▸ What you will do: Give every line of text from the records below as a single numbered list, skipping blank lines and leaving the pictures out of your answer.

Segment Open

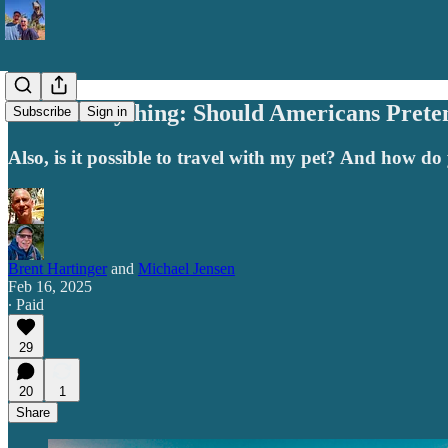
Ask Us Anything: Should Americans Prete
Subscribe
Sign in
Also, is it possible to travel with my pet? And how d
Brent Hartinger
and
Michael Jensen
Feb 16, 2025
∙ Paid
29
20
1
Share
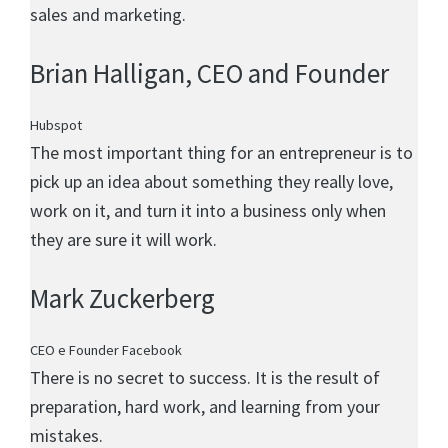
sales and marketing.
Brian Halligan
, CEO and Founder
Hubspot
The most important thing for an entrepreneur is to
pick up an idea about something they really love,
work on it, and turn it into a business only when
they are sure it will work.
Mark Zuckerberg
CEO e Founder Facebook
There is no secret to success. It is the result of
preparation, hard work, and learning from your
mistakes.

Segment Closed

▸ Final answer:
1. Ask Us Anything: Should Americans Prete
2. Subscribe
3. Sign in
4. Also, is it possible to travel with my pet? And how d
5. Brent Hartinger
6. and
7. Michael Jensen
8. Feb 16, 2025
9. ∙ Paid
10. 29
11. 20
12. 1
13. Share
14. sales and marketing.
15. Brian Halligan
16. , CEO and Founder
17. Hubspot
18. The most important thing for an entrepreneur is to
19. pick up an idea about something they really love,
20. work on it, and turn it into a business only when
21. they are sure it will work.
22. Mark Zuckerberg
23. CEO e Founder Facebook
24. There is no secret to success. It is the result of
25. preparation, hard work, and learning from your
26. mistakes.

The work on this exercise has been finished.